((
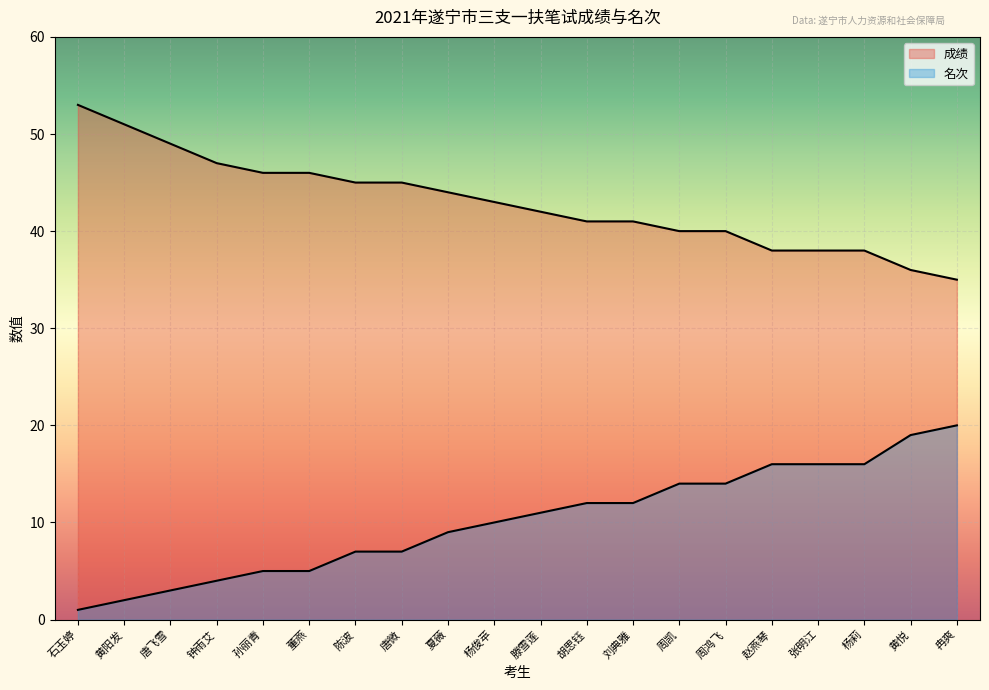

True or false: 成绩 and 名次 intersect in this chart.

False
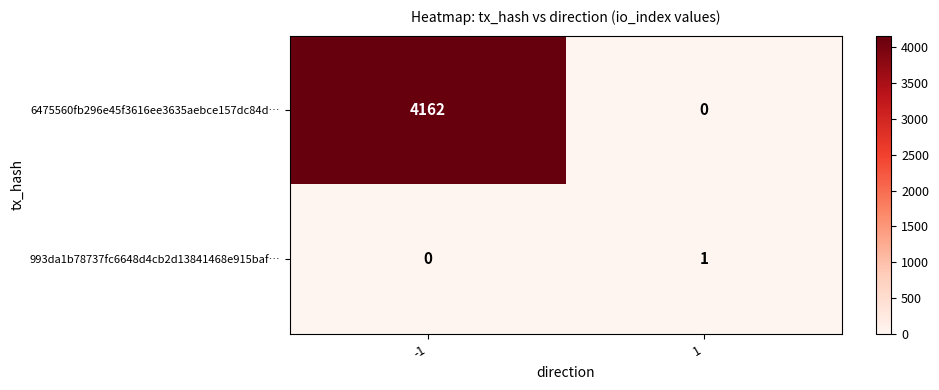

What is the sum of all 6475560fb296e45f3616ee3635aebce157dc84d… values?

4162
))
((
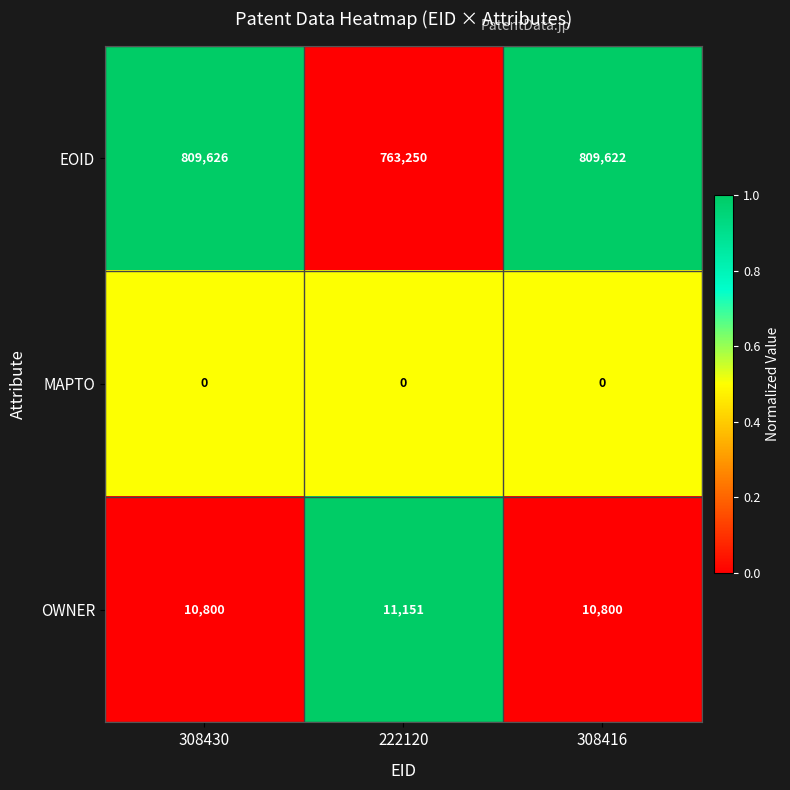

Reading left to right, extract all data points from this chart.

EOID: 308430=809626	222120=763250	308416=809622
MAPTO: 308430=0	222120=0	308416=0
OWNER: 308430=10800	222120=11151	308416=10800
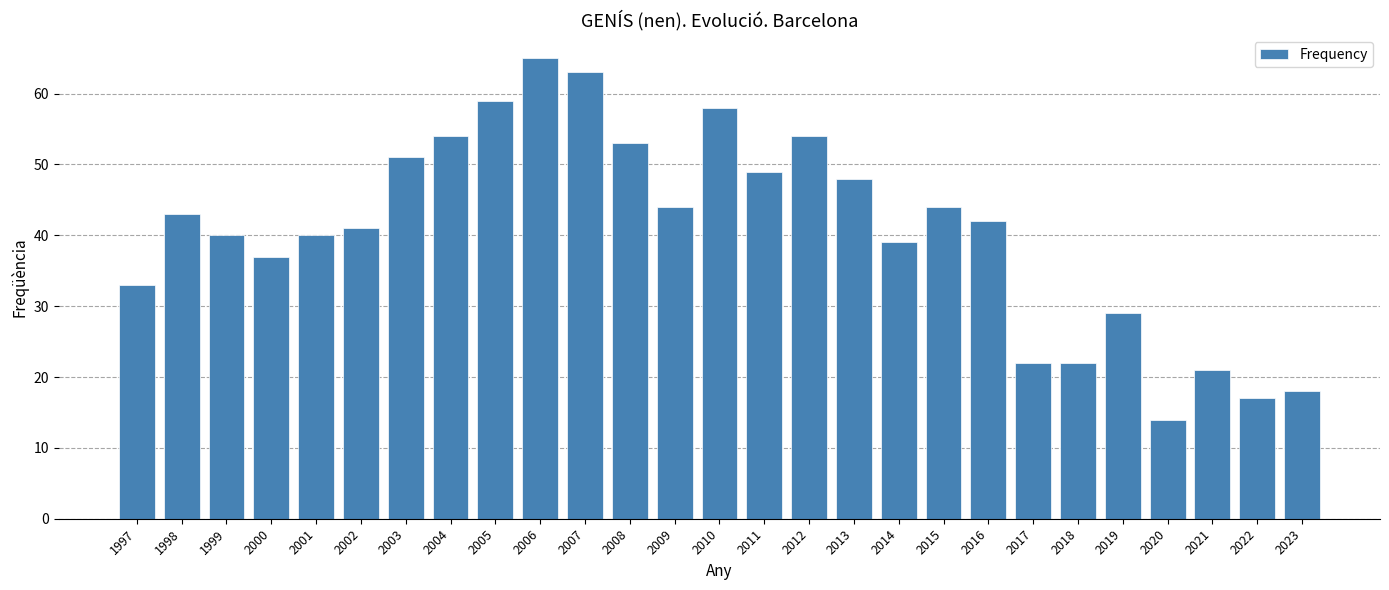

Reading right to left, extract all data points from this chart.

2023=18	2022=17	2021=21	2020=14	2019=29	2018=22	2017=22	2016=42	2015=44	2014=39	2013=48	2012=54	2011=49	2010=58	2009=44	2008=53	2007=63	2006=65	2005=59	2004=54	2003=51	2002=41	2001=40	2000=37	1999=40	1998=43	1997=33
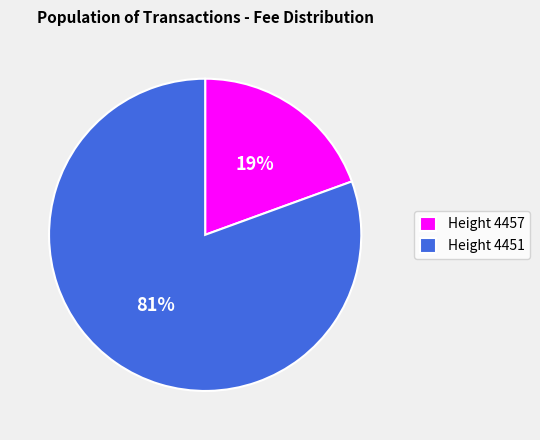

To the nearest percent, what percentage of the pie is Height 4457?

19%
))
YOUR OBJECTIVE:
Pick out every line in the material above that contains the string "left". Case counts.

EXERCISE RESPONSE:
Reading left to right, extract all data points from this chart.
Reading right to left, extract all data points from this chart.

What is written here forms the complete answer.